>> START EXCERPT PROVIDED

Applications are now open for Smithson Investment Trust, the keenly anticipated new offering from Terry Smith’s Fundsmith. No doubt many people will be happy to take the plunge purely on the basis of the great run the Fundsmith Equity Fund has had. But here are a few things that I think are worth knowing before you make any decision.
1. Smithson is going to be extremely popular, so expect to be scaled back
Smithson Investment Trust is expected to raise £250m, making it just 1.5% the size of the £17bn Fundsmith Equity Fund. Given the number of satisfied investors the latter has and that the pitch for this new fund is basically “it’s just like Fundsmith, but the returns could be even more spectacular”, it’s hard to see anything but massive demand for this launch.
So, just how high might it be? I’m not sure if the figure will be published, but I wouldn’t be surprised to see demand top £500m. Could it even go as high as £750m?
The Prospectus tells us that the company could issue as many as 35 million shares if there is excess demand. With the initial share price set at £10, this would mean £350m could be absorbed. Therefore, you need to be prepared not to get the full amount you apply for.
Fundsmith says it will scale back applications at its discretion. Perhaps it will favour Fundsmith account holders? Typically, larger applications tend to be scaled back most. Smaller applications are often satisfied in full, but you can’t assume that will happen. It’s also entirely possible that Fundsmith could decide to close the launch early, should there be plenty of early applications.
Some folks try to game the system by applying for more than they want, in the expectation of being scaled back. That’s a dangerous tactic of course, and hardly cricket either.
(Update: on 9th October, Smithson said the issue size would be raised to £600m. So, I think this probably means there will be no scaling back)
2. It’s probably going to trade at a premium
The popularity of Fundsmith and the likely excess demand means that Smithson Investment Trust is likely to trade at a premium to its net asset value for a while.
The history of Fundsmith Emerging Equities gives an indication of what might happen. It traded at a premium of 7-8% for a year or so after its launch. It even exceeded 11% on occasion. The premium slipped a little after that, as its early performance failed to impress, but it’s rarely traded at a discount.

>> END EXCERPT PROVIDED

[SHORT PROBLEM A] What is the French translation of the sentence "Fundsmith says it will scale back applications at its discretion." from the article on Smithson Investment Trust?
The rows have no connection to the article on Smithson Investment Trust.

>> START MATERIAL SUPPLIED

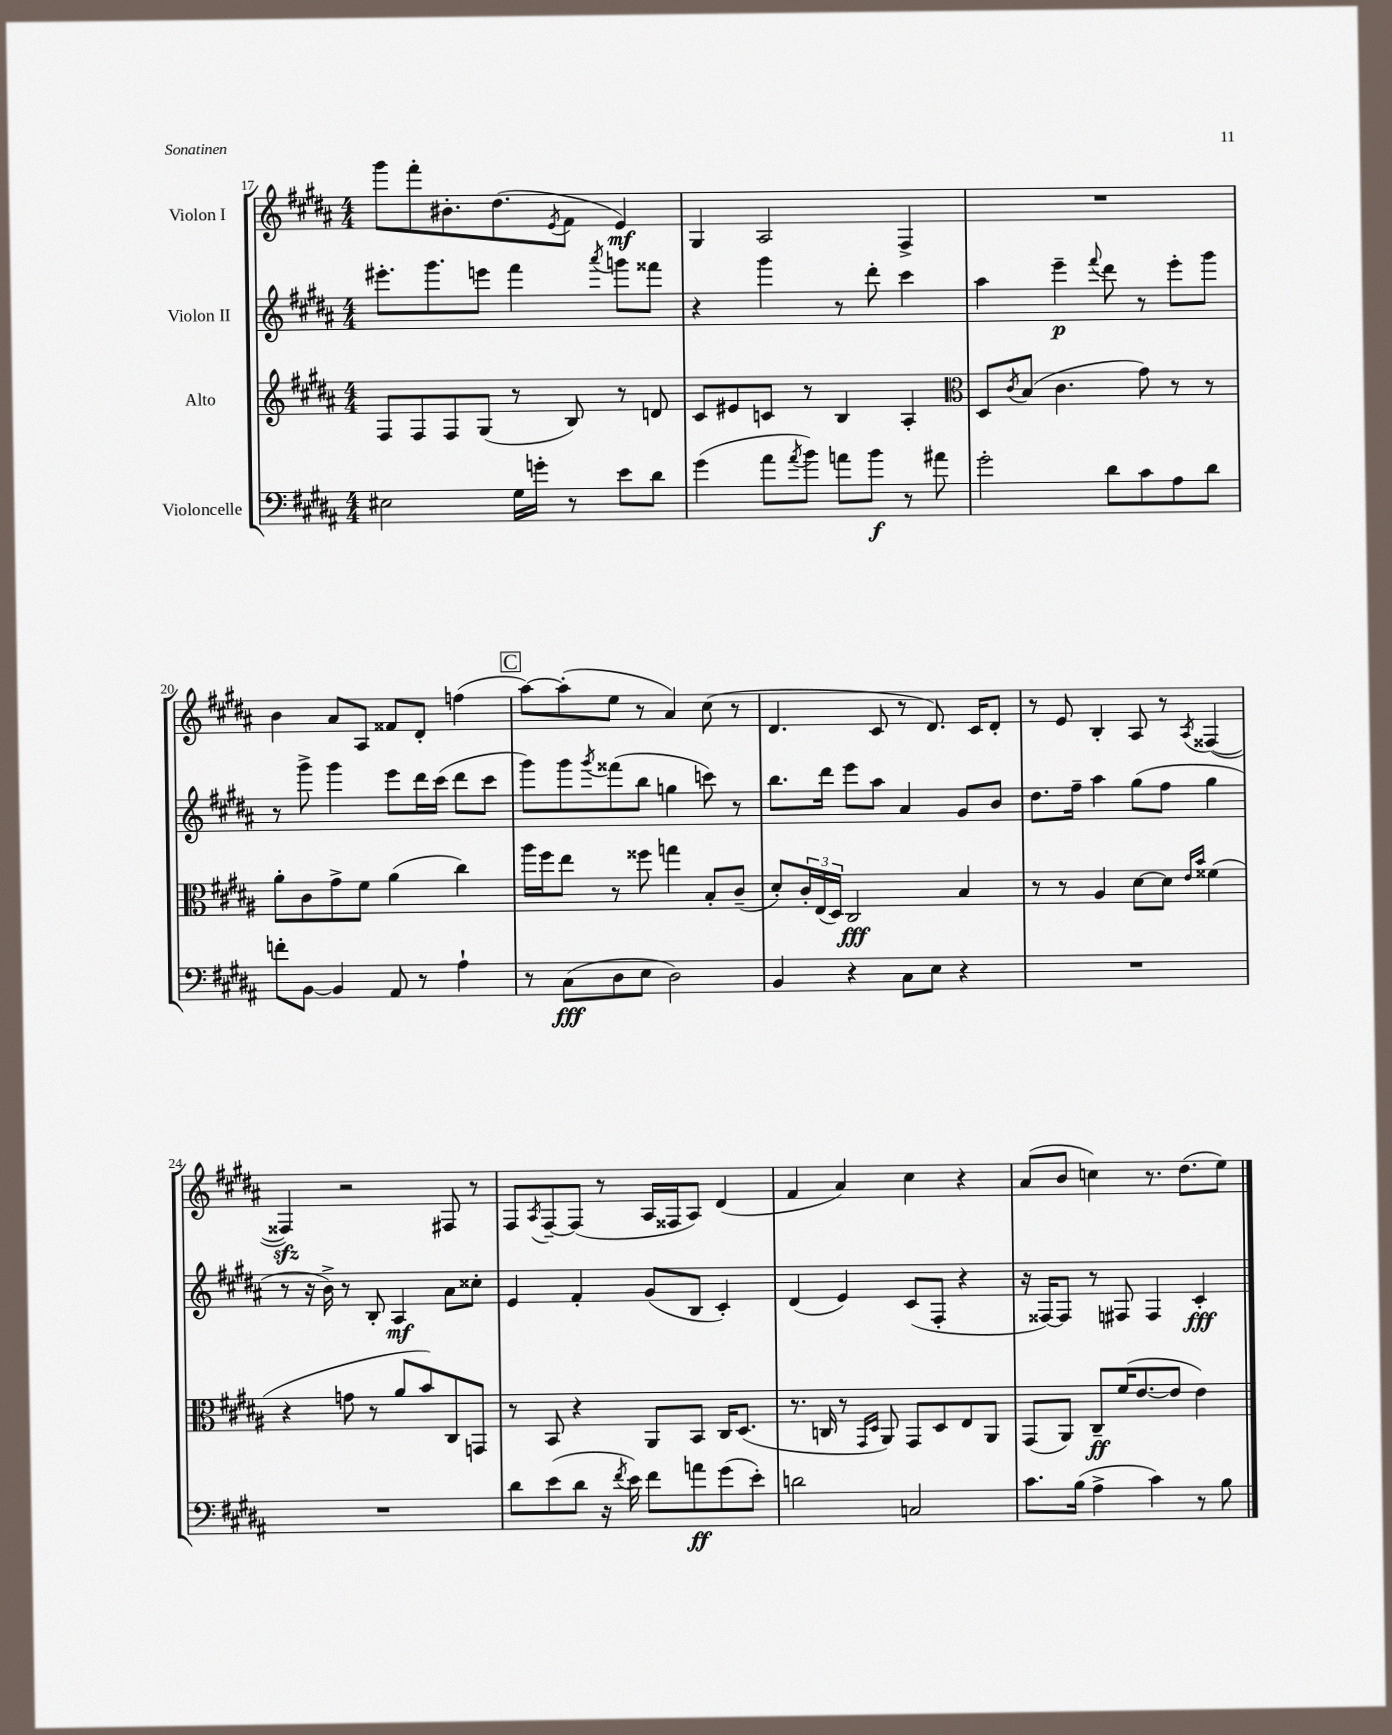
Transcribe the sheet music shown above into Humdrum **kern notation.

**kern	**kern	**kern	**kern
*staff4	*staff3	*staff2	*staff1
*clefF4	*clefG2	*clefG2	*clefG2
*k[f#c#g#d#a#]	*k[f#c#g#d#a#]	*k[f#c#g#d#a#]	*k[f#c#g#d#a#]
*M4/4	*M4/4	*M4/4	*M4/4
2E#	8F#	8.eee#'	8ggg#
.	8F#	.	8fff#'
.	.	8.ggg#	.
.	8F#	.	8.b#'
.	(8G#	8eee	.
.	.	.	(8.dd#
16G#	8r	4fff#	.
16g'	.	.	.
.	.	.	8qe
8r	8B)	.	8f#
.	.	8qaaa#	.
8e	8r	8ggg	4e)
8d#	8d	8fff##	.
=	=	=	=
(4g#	8c#	4r	4G#
.	8e#	.	.
8a#	8c	4ggg#	2A#
8qa#	.	.	.
8b)	8r	.	.
8a	4B	8r	.
8b	.	8ddd#'	.
8r	4A#'	4ccc#	4F#^
8a#	.	.	.
=	=	=	=
*	*clefC3	*	*
2g#'	8D#	4aa#	1r
.	8qc#	.	.
.	(8B	.	.
.	4.c#	4eee~	.
.	.	8qqfff#	.
8d#	.	8ddd#	.
8c#	8g#)	8r	.
8A#	8r	8eee'	.
8d#	8r	8ggg#	.
=	=	=	=
8f'	8a#'	8r	4b
[8BB	8c#	8ggg#^	.
4BB]	8g#^	4ggg#	8a#
.	8f#	.	8A#
8AA#	(4a#	8eee	8f##
8r	.	16ddd#	8d#'
.	.	(16ccc#	.
4A#`	4cc#)	8ddd#	(4ff
.	.	8ccc#	.
=	=	=	=
8r	16aa#	8ggg#)	[8aa#)
.	16ff#	.	.
(8C#	8ee	8ggg#	(8aa#']
.	.	8qggg#	.
8D#	8r	(8fff##	8ee
8E	8ff##	8bb	8r
2D#)	4gg	4gg	4a#)
.	8B'	8ccc)	(8cc#
.	(8c#~	8r	8r
=	=	=	=
4BB	8d#')	8.bb	4.d#
.	24c#'	.	.
.	(24E	.	.
.	.	16ddd#	.
.	24D#)	.	.
4r	2C#	8eee	.
.	.	8aa#	8c#
8C#	.	4a#	8r
8E	.	.	8.d#)
4r	4B	8g#	.
.	.	.	16c#
.	.	8b	8d#'
=	=	=	=
1r	8r	8.dd#	8r
.	8r	.	8e
.	.	16ff#~	.
.	4A#	4aa#	4B'
.	[8d#	(8gg#	8A#
.	8d#]	8ff#	8r
.	16qqe	.	.
.	16qqb	.	8qA#
.	(4f##	4gg#	([4F##
=	=	=	=
1r	4r	8r	4F##])
.	.	16r	.
.	.	16b^)	.
.	8g	8r	2r
.	8r	8B'	.
.	8a#	4A#	.
.	8b)	.	.
.	8C#	8a#	8F#
.	8GG	8cc##'	8r
=	=	=	=
8d#	8r	4e	8F#
.	.	.	8qA#
(8e	8BB	.	[8F#~
8d#	4r	4f#'	(8F#]
16r	.	.	8r
8qf#	.	.	.
16e)	.	.	.
8f#	8AA#	(8g#	16A#
.	.	.	16F##
8a	8BB	8B	8A#)
(8g#	16C#	4c#')	(4d#
.	(8.D#	.	.
8e')	.	.	.
=	=	=	=
2d	8.r	(4d#	4f#
.	16C	.	.
.	8r	4e)	4a#)
.	16qqGG#	.	.
.	16qqD#	.	.
.	8AA#)	.	.
2C	8GG#	(8c#	4cc#
.	8D#	8F#'	.
.	8E	4r	4r
.	8AA#	.	.
=	=	=	=
8.c#	(8GG#	16r	(8a#
.	.	[16F##)	.
.	8AA#)	8F##]	8b
(16B	.	.	.
4A#^	8C#~	8r	4cc)
.	(16f#	8F#	.
.	[8.e	.	.
4c#)	.	4F#	8.r
.	8e]	.	.
.	.	.	(8.dd#
8r	4e)	4c#'	.
8B	.	.	8ee)
==	==	==	==
*-	*-	*-	*-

>> END MATERIAL SUPPLIED

[SHORT PROBLEM B] Can you return every line of the sheet music rows above word for word, leaving out the pictures?

[CORRECT ANSWER A] Fundsmith indique qu'il réduira les souscriptions à sa discrétion.

[CORRECT ANSWER B]
Transcribe the sheet music shown above into Humdrum **kern notation.

**kern	**kern	**kern	**kern
*staff4	*staff3	*staff2	*staff1
*clefF4	*clefG2	*clefG2	*clefG2
*k[f#c#g#d#a#]	*k[f#c#g#d#a#]	*k[f#c#g#d#a#]	*k[f#c#g#d#a#]
*M4/4	*M4/4	*M4/4	*M4/4
2E#	8F#	8.eee#'	8ggg#
.	8F#	.	8fff#'
.	.	8.ggg#	.
.	8F#	.	8.b#'
.	(8G#	8eee	.
.	.	.	(8.dd#
16G#	8r	4fff#	.
16g'	.	.	.
.	.	.	8qe
8r	8B)	.	8f#
.	.	8qaaa#	.
8e	8r	8ggg	4e)
8d#	8d	8fff##	.
=	=	=	=
(4g#	8c#	4r	4G#
.	8e#	.	.
8a#	8c	4ggg#	2A#
8qa#	.	.	.
8b)	8r	.	.
8a	4B	8r	.
8b	.	8ddd#'	.
8r	4A#'	4ccc#	4F#^
8a#	.	.	.
=	=	=	=
*	*clefC3	*	*
2g#'	8D#	4aa#	1r
.	8qc#	.	.
.	(8B	.	.
.	4.c#	4eee~	.
.	.	8qqfff#	.
8d#	.	8ddd#	.
8c#	8g#)	8r	.
8A#	8r	8eee'	.
8d#	8r	8ggg#	.
=	=	=	=
8f'	8a#'	8r	4b
[8BB	8c#	8ggg#^	.
4BB]	8g#^	4ggg#	8a#
.	8f#	.	8A#
8AA#	(4a#	8eee	8f##
8r	.	16ddd#	8d#'
.	.	(16ccc#	.
4A#`	4cc#)	8ddd#	(4ff
.	.	8ccc#	.
=	=	=	=
8r	16aa#	8ggg#)	[8aa#)
.	16ff#	.	.
(8C#	8ee	8ggg#	(8aa#']
.	.	8qggg#	.
8D#	8r	(8fff##	8ee
8E	8ff##	8bb	8r
2D#)	4gg	4gg	4a#)
.	8B'	8ccc)	(8cc#
.	(8c#~	8r	8r
=	=	=	=
4BB	8d#')	8.bb	4.d#
.	24c#'	.	.
.	(24E	.	.
.	.	16ddd#	.
.	24D#)	.	.
4r	2C#	8eee	.
.	.	8aa#	8c#
8C#	.	4a#	8r
8E	.	.	8.d#)
4r	4B	8g#	.
.	.	.	16c#
.	.	8b	8d#'
=	=	=	=
1r	8r	8.dd#	8r
.	8r	.	8e
.	.	16ff#~	.
.	4A#	4aa#	4B'
.	[8d#	(8gg#	8A#
.	8d#]	8ff#	8r
.	16qqe	.	.
.	16qqb	.	8qA#
.	(4f##	4gg#	([4F##
=	=	=	=
1r	4r	8r	4F##])
.	.	16r	.
.	.	16b^)	.
.	8g	8r	2r
.	8r	8B'	.
.	8a#	4A#	.
.	8b)	.	.
.	8C#	8a#	8F#
.	8GG	8cc##'	8r
=	=	=	=
8d#	8r	4e	8F#
.	.	.	8qA#
(8e	8BB	.	[8F#~
8d#	4r	4f#'	(8F#]
16r	.	.	8r
8qf#	.	.	.
16e)	.	.	.
8f#	8AA#	(8g#	16A#
.	.	.	16F##
8a	8BB	8B	8A#)
(8g#	16C#	4c#')	(4d#
.	(8.D#	.	.
8e')	.	.	.
=	=	=	=
2d	8.r	(4d#	4f#
.	16C	.	.
.	8r	4e)	4a#)
.	16qqGG#	.	.
.	16qqD#	.	.
.	8AA#)	.	.
2C	8GG#	(8c#	4cc#
.	8D#	8F#'	.
.	8E	4r	4r
.	8AA#	.	.
=	=	=	=
8.c#	(8GG#	16r	(8a#
.	.	[16F##)	.
.	8AA#)	8F##]	8b
(16B	.	.	.
4A#^	8C#~	8r	4cc)
.	(16f#	8F#	.
.	[8.e	.	.
4c#)	.	4F#	8.r
.	8e]	.	.
.	.	.	(8.dd#
8r	4e)	4c#'	.
8B	.	.	8ee)
==	==	==	==
*-	*-	*-	*-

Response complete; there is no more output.